Earned Value Management (EVM) is a powerful project management technique used for measuring and assessing project performance. It integrates data related to project scope, schedule, and cost to provide a comprehensive view of a project’s health. EVM allows project managers to track progress, evaluate performance, and forecast future outcomes. Here’s a detailed explanation of EVM with examples:
Key EVM Metrics
1. Planned Value (PV):
Also known as Budgeted Cost of Work Scheduled (BCWS), PV represents the authorized budget for the work planned to be accomplished by a specific point in time. It’s essentially the value of the work that should have been completed according to the project schedule.
2. Earned Value (EV):
EV, or Budgeted Cost of Work Performed (BCWP), represents the value of the work that has actually been completed up to a specific point in time. It’s a measure of the project’s true progress.
3. Actual Cost (AC):
AC, or Actual Cost of Work Performed (ACWP), represents the actual cost incurred in performing the work up to a specific point in time.
EVM Formulas
Using these metrics, EVM calculates the following key performance indicators:
Schedule Performance Index (SPI): SPI measures the efficiency of schedule performance. It quantifies how well the project is adhering to the planned schedule.
Formula: SPI = EV / PV
- SPI > 1 indicates that the project is ahead of schedule.
- SPI < 1 indicates that the project is behind schedule.
Cost Performance Index (CPI): CPI measures the efficiency of cost performance. It quantifies how well the project is managing its costs.
Formula: CPI = EV / AC
- CPI > 1 indicates that the project is under budget.
- CPI < 1 indicates that the project is over budget.
3. Cost Variance (CV): CV measures the difference between the earned value (EV) and the actual cost (AC). It indicates whether the project is over or under budget.
Formula: CV = EV – AC
- A positive CV indicates that the project is under budget.
- A negative CV indicates that the project is over budget.

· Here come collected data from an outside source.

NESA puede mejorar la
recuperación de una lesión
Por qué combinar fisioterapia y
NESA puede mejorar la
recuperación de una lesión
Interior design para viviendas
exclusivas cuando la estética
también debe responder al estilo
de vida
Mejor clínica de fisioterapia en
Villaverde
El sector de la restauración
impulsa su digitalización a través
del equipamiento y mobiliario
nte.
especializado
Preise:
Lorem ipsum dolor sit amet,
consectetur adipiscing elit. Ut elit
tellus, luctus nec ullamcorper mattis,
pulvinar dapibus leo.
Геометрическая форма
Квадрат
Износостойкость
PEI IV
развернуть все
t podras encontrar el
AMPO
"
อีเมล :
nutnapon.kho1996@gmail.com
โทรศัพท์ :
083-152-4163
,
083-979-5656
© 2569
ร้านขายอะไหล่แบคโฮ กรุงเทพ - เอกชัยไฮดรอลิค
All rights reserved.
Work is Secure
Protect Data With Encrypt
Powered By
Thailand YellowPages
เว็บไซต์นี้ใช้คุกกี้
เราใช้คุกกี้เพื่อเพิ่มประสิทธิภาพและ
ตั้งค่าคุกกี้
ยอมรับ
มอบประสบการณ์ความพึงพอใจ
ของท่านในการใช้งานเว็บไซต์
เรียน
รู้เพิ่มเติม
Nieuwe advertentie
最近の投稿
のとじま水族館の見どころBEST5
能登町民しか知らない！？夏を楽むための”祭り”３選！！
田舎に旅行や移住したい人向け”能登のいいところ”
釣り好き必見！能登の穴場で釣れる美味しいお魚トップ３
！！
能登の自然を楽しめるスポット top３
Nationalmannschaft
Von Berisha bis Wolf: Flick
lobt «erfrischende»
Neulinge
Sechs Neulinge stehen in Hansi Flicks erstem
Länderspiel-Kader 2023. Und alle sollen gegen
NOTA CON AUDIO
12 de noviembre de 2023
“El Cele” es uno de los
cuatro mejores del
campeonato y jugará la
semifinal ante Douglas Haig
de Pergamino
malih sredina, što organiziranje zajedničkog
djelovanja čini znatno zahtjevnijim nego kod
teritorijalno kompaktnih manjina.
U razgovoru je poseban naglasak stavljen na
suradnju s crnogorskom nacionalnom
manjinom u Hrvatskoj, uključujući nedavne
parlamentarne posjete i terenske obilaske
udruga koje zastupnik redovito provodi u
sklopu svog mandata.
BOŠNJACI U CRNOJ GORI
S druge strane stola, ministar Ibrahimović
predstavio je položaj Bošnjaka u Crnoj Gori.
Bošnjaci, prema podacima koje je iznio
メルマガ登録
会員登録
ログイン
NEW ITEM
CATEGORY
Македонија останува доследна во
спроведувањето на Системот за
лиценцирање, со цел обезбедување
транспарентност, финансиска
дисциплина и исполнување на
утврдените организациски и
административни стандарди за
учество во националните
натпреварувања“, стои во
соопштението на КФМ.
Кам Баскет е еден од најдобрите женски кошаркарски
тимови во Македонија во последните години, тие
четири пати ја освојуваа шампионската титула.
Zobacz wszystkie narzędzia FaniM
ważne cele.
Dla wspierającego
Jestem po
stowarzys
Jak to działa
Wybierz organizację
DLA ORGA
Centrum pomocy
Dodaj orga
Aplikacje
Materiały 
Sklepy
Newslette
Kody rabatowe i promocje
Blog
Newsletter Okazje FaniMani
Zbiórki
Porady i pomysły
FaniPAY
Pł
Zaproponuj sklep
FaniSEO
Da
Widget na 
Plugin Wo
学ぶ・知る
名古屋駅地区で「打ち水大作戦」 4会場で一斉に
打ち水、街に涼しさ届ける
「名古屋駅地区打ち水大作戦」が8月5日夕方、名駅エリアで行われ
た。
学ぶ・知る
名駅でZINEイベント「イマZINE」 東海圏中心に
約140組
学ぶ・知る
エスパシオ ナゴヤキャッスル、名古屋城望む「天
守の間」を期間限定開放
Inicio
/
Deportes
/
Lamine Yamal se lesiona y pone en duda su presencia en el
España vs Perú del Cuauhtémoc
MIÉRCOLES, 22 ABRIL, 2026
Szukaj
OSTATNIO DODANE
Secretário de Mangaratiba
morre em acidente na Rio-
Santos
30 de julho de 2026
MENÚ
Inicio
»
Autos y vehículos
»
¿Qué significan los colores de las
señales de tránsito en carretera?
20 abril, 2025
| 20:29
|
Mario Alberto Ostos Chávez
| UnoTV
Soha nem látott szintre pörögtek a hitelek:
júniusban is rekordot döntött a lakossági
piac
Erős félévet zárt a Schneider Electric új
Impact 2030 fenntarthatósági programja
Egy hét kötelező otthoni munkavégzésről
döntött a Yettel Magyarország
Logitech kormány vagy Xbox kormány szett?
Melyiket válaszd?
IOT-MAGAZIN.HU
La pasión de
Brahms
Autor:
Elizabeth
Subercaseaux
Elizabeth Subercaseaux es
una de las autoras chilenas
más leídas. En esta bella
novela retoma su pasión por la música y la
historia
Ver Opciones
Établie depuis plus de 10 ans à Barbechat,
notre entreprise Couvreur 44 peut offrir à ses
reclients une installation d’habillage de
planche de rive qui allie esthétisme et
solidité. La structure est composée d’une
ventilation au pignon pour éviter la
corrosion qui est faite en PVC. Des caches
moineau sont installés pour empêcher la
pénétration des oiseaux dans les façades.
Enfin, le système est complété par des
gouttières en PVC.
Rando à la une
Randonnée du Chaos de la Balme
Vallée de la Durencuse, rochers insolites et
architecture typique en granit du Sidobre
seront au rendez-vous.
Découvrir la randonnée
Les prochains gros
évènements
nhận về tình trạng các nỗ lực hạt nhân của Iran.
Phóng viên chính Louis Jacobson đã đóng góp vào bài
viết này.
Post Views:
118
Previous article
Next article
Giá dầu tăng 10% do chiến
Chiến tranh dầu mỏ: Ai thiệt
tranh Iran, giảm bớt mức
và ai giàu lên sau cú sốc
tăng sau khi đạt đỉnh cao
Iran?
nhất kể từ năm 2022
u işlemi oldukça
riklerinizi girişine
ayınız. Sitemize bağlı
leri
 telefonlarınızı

4. Schedule Variance (SV): SV measures the difference between the earned value (EV) and the planned value (PV). It indicates whether the project is ahead of or behind schedule.
Formula: SV = EV – PV
- A positive SV indicates that the project is ahead of schedule.
- A negative SV indicates that the project is behind schedule.
EVM in Action
Consider a software development project with a budget of $100,000 and a planned duration of 6 months. After 3 months (halfway through the project), the project manager assesses the following data:
- PV (Planned Value): $50,000 (half of the budget, as per the project schedule).
- EV (Earned Value): $45,000 (work completed is slightly behind schedule).
- AC (Actual Cost): $48,000 (higher than planned due to unexpected expenses).
Now, let’s calculate the EVM metrics:
- SPI = EV / PV = $45,000 / $50,000 = 0.9 (indicating that the project is behind schedule).
- CPI = EV / AC = $45,000 / $48,000 ≈ 0.9375 (indicating that the project is over budget).
- CV = EV – AC = $45,000 – $48,000 = -$3,000 (indicating a cost overrun).
- SV = EV – PV = $45,000 – $50,000 = -$5,000 (indicating a schedule delay).
Based on these metrics, the project manager can conclude that the project is both behind schedule and over budget. This information allows for informed decision-making and corrective actions to bring the project back on track.